[Opening Dataset content section]

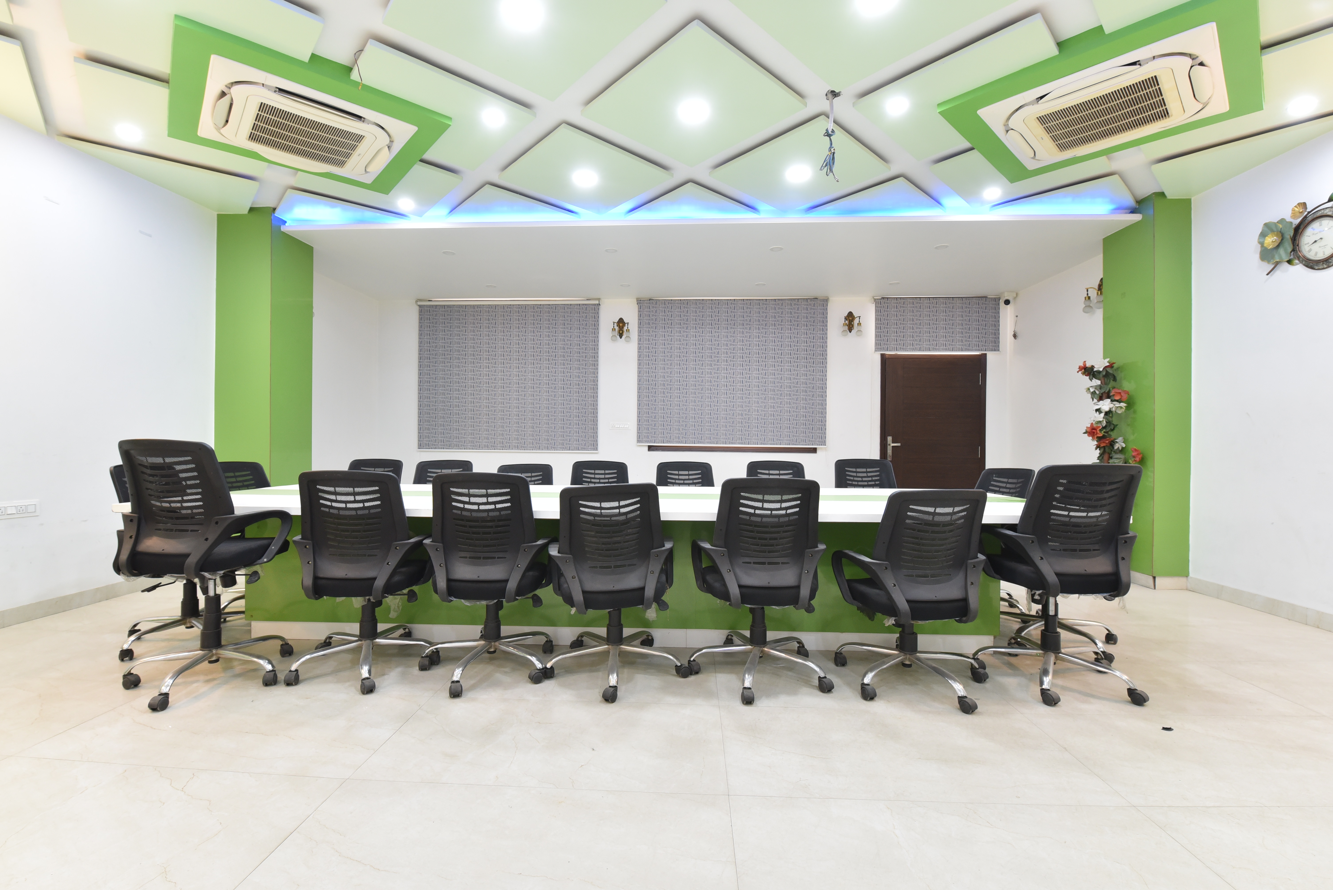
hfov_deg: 100.4
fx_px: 556
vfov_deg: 77.4
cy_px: 445
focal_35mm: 15
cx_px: 666
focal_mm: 15
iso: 1250
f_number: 7.1
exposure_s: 1/15
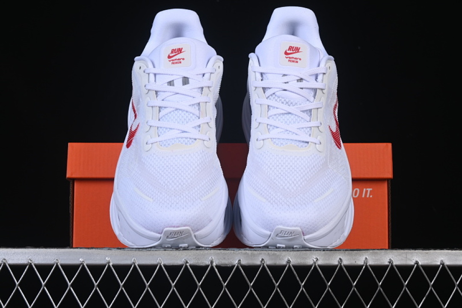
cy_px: 154
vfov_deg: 18.2
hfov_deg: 27.0
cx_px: 231
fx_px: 962
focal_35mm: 75
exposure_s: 1/80
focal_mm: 50
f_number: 9
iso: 160
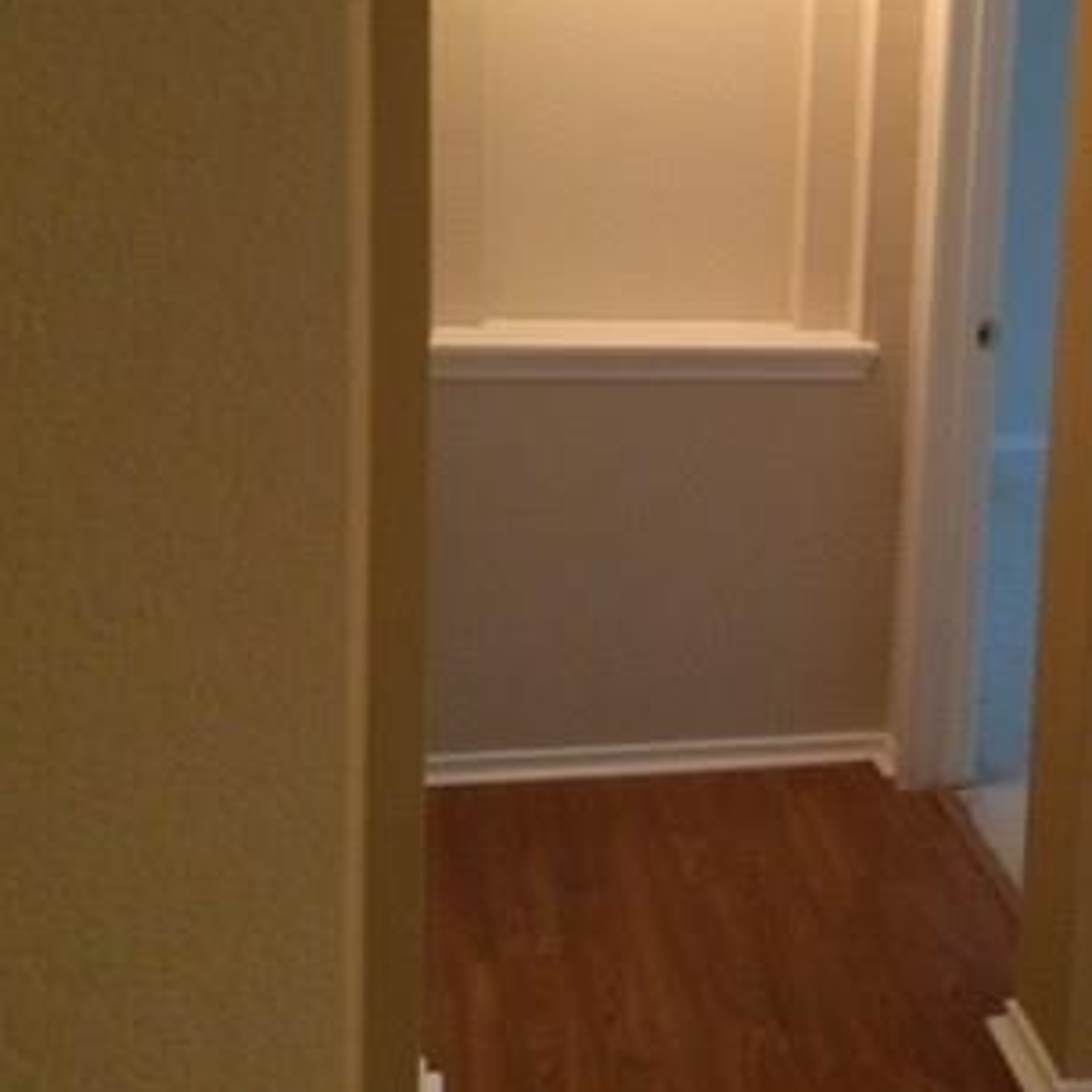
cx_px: 938
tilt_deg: -11.1
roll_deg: -2.0
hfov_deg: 30.5
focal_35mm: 54
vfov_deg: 31.3
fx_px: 1927
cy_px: 330
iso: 250
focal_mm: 4.15
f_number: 2.2
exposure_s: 1/24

[Closing Dataset content section]

### Task description
Output each record above exactly; omit the images.

### Response to the task
hfov_deg: 100.4
fx_px: 556
vfov_deg: 77.4
cy_px: 445
focal_35mm: 15
cx_px: 666
focal_mm: 15
iso: 1250
f_number: 7.1
exposure_s: 1/15
cy_px: 154
vfov_deg: 18.2
hfov_deg: 27.0
cx_px: 231
fx_px: 962
focal_35mm: 75
exposure_s: 1/80
focal_mm: 50
f_number: 9
iso: 160
cx_px: 938
tilt_deg: -11.1
roll_deg: -2.0
hfov_deg: 30.5
focal_35mm: 54
vfov_deg: 31.3
fx_px: 1927
cy_px: 330
iso: 250
focal_mm: 4.15
f_number: 2.2
exposure_s: 1/24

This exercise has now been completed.